Researchers from UC Berkeley and the University of British Columbia built a computer program that can rapidly reconstruct "proto-languages" - the linguistic ancestors from which all modern languages have evolved.
These earliest-known languages include Proto-Indo-European, Proto-Afroasiatic and, in this case, Proto-Austronesian, that gave rise to languages spoken in Southeast Asia, parts of continental Asia, Australasia and the Pacific.
The research team's computational model uses probabilistic reasoning - that explores logic and statistics to predict an outcome - to reconstruct more than 600 Proto-Austronesian languages from an existing database of more than 140,000 words, replicating with 85 percent accuracy what linguists had done manually.
According to the researchers, while manual reconstruction is a meticulous process that can take years, this system performs a large-scale reconstruction in a matter of days or even hours.

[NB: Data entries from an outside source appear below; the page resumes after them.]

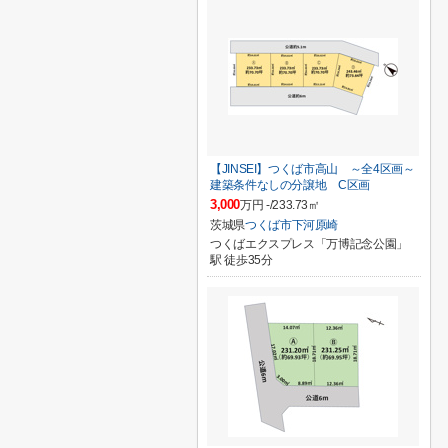
【JINSEI】つくば市高山 ～全4区画～
建築条件なしの分譲地 C区画
3,000
万円 -/233.73㎡
茨城県
つくば市
下河原崎
つくばエクスプレス「万博記念公園」
駅 徒歩35分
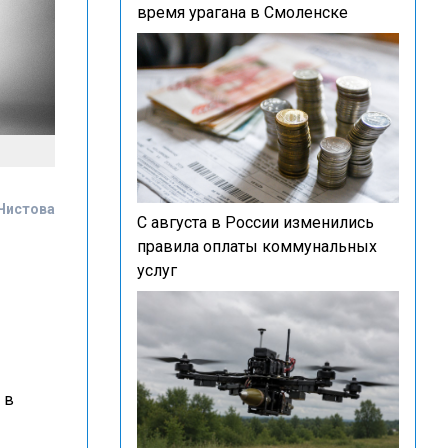
время урагана в Смоленске
Чистова
С августа в России изменились
правила оплаты коммунальных
услуг
 в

The program can also provide clues as to how languages might change years from now.
The computational model is based on the established linguistic theory that words evolve along the branches of a family tree - much like a genealogical tree - reflecting linguistic relationships that evolve over time, with the roots and nodes representing proto-languages and the leaves representing modern languages.
Using an algorithm known as the Markov chain Monte Carlo sampler, the program sorted through sets of cognates - words in different languages that share a common sound, history and origin - to calculate the odds of which set is derived from which proto-language.
At each step, the program stored a hypothesized reconstruction for each cognate and each ancestral language.